Et là, contre le boss, la mort le frappait de nouveau.
Une impatience grandissait chez le joueur, qui lui ordonnait d'esquiver les faibles mobs, afin de prendre le chemin le plus rapide vers l'ascension montagneuse. Mais c'était courir encore plus vite vers la défaite... Le manque d'expérience, d'armes et d'objets rendait le combat contre le dragon presque impossible !
Sans surprise, les Game Over s'enchaînaient, et à l'approche du vingtième échec successif, un événement s'apprêtait à bouleverser l'association du duo.
Pour la première fois, le soldat agonisant ôta son casque de métal avant de s'effondrer au sol, la cage thoracique déchiquetée par les griffes de la bête. Un flux de sang s'écoulait de son armure et à chaque toussotement, un filet rougeâtre s'échappait de ses fines lèvres.
En réalité, le soldat s'avérait être une frêle jeune femme. Elle était brune, aux yeux noirs, et portait un petit grain de beauté sous l'œil droit. Son teint d'une blancheur extrême ainsi que son regard empli de détresse trahissaient la terrible douleur qu'elle endurait.
La mourante prit une inspiration complète, se préparant à utiliser ses dernières forces afin d'accomplir un geste inédit.
De sa propre initiative, elle se tourna lentement vers le joueur afin de lui parler.
— Même dans un jeu vidéo... tu es incapable de me protéger, Sena... ! Tu n'es qu'un menteur qui ne tient pas ses promesses !!
Sena se réveilla en sursaut.
Il était assis sur l'une des places en tissu moelleux de la rame de métro. Des travailleurs en costume, des lycéens en uniforme, et une multitude d'inconnus au visage figé l'entouraient. Peu à peu, le jeune homme reprenait ses esprits. Il était sept heures du matin, et il se rendait au bureau, comme une grande partie des passagers du wagon.
— Encore ce rêve ? souffla-t-il, fatigué.
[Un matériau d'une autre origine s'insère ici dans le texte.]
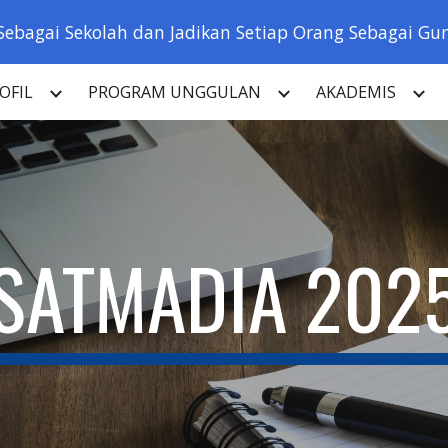
Sebagai Sekolah dan Jadikan Setiap Orang Sebagai Guru
ip to main content
Skip to navigat
OFIL
PROGRAM UNGGULAN
AKADEMIS
SATMADIA 202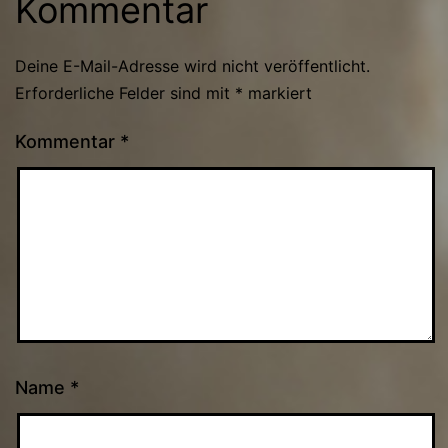
Kommentar
Deine E-Mail-Adresse wird nicht veröffentlicht.
Erforderliche Felder sind mit
*
markiert
Kommentar
*
Name
*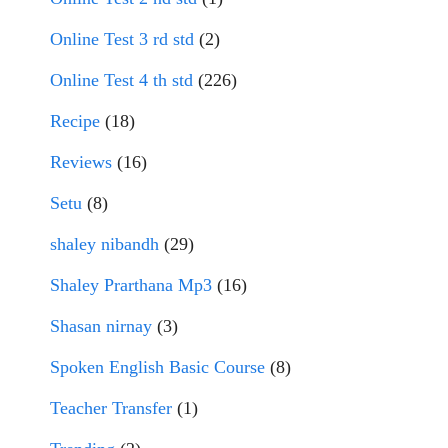
Online Test 3 rd std
(2)
Online Test 4 th std
(226)
Recipe
(18)
Reviews
(16)
Setu
(8)
shaley nibandh
(29)
Shaley Prarthana Mp3
(16)
Shasan nirnay
(3)
Spoken English Basic Course
(8)
Teacher Transfer
(1)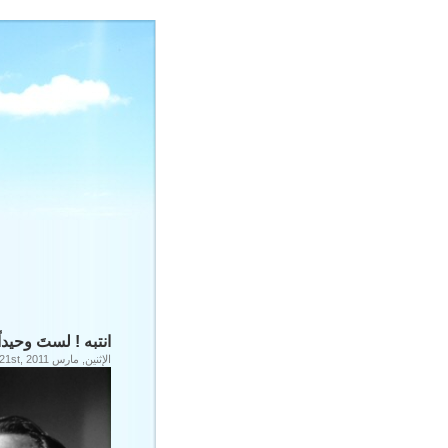
انتبه ! لستَ وحيدا
الإثنين, مارس 21st, 2011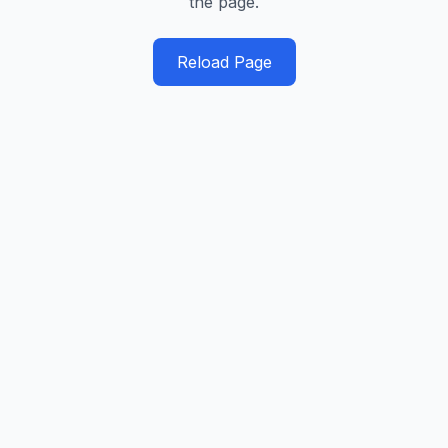
the page.
Reload Page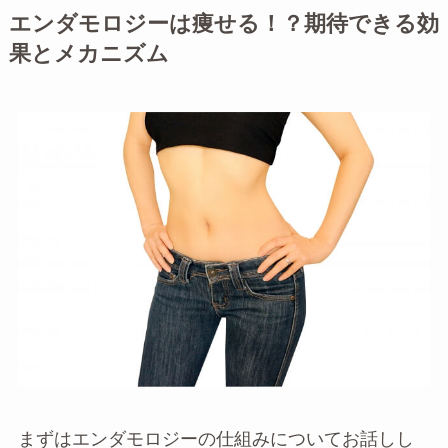
エンダモロジーは痩せる！？期待できる効
果とメカニズム
まずはエンダモロジーの仕組みについてお話しし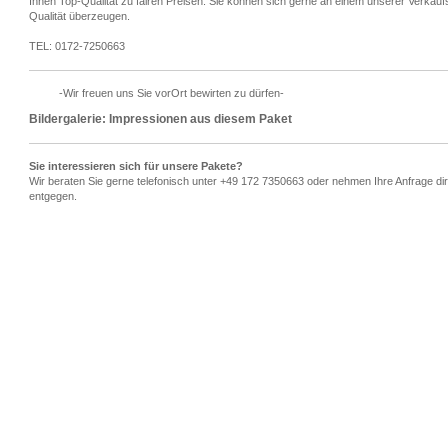
Ihnen Top-Qualität zu fairen Preisen. Sie können sich gerne an einem unserer Verkau
Qualität überzeugen.
TEL: 0172-7250663
-Wir freuen uns Sie vorOrt bewirten zu dürfen-
Bildergalerie: Impressionen aus diesem Paket
Sie interessieren sich für unsere Pakete?
Wir beraten Sie gerne telefonisch unter +49 172 7350663 oder nehmen Ihre Anfrage di
entgegen.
Le voyageur avait vraiment eu l'impression de se trouver dans un autre monde... Deux minutes après son réveil, il était encore troublé par ce songe aux sensations étrangement authentiques. Dans le même temps, sa tête restait engourdie, à cause du manque de sommeil de ces derniers jours et des mouvements réguliers de la rame.
Le train, bondé mais silencieux, roulait sur une longue section à ciel ouvert en suivant le tracé habituel de la ligne Yamanote. À travers les larges fenêtres, des immeubles se succédaient sans fin, mêlant architectures modernes et façades vieillissantes, entrecoupées d'espaces verts où des arbres dénudés s'élevaient comme des sculptures figées. Parfois, le paysage était masqué par un autre train surgissant sur la voie adjacente. Le véhicule projetait une ombre dans le wagon, puis s'éclipsait aussi rapidement qu'il était arrivé, dévoilant de nouveau Tokyo, qui défilait sous un ciel d'un bleu pâle encore voilé par la brume matinale.
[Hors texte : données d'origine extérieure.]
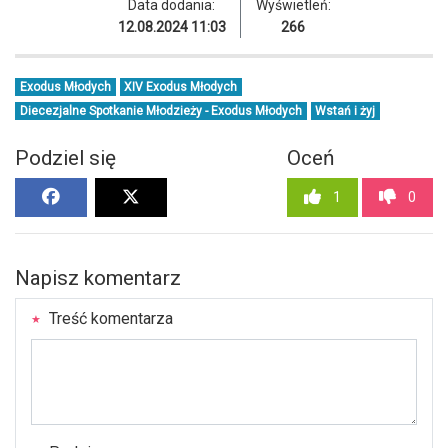
Data dodania:
Wyświetleń:
12.08.2024 11:03
266
Exodus Młodych
XIV Exodus Młodych
Diecezjalne Spotkanie Młodzieży - Exodus Młodych
Wstań i żyj
Podziel się
Oceń
1
0
Napisz komentarz
Treść komentarza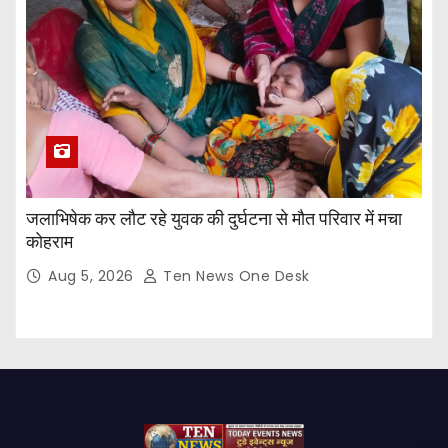
जलाभिषेक कर लौट रहे युवक की दुर्घटना से मौत परिवार में मचा
कोहराम
Aug 5, 2026
Ten News One Desk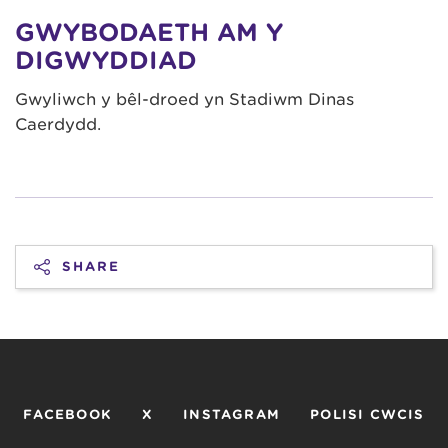
GWYBODAETH AM Y
DIGWYDDIAD
Gwyliwch y bêl-droed yn Stadiwm Dinas
Caerdydd.
SHARE
FACEBOOK
X
INSTAGRAM
POLISI CWCIS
Il ne restait plus que deux arrêts avant Shinjuku Station. En attendant leur gare de destination, la majorité des voyageurs avait les yeux rivés sur leur téléphone. Les quelques réfractaires lisaient un livre, un magazine, ou bien fixaient le vide d'un regard morose tout en évitant celui de leurs voisins. Imitant ces derniers, Sena chercha aussi un point à fixer. Il tourna la tête vers la droite et s'attarda finalement sur une jeune femme rousse, assise quelques places plus loin.
Elle était l'exception à cette scène ennuyeuse du quotidien, de par sa teinture atypique, sa tenue entièrement noire et son occupation insolite. En appuyant ses avant-bras sur ses cuisses, cette étonnante passagère dessinait tranquillement sur un carnet à croquis, alors que le casque blanc couvrant ses oreilles l'isolait de la foule environnante. Avec un splendide sourire aux lèvres, elle semblait savourer un instant d'inspiration, tandis que sa main droite glissait avec précision pour ajouter les dernières touches de couleur à sa création. Intrigué, Sena se redressa afin de jeter un coup d'œil au dessin.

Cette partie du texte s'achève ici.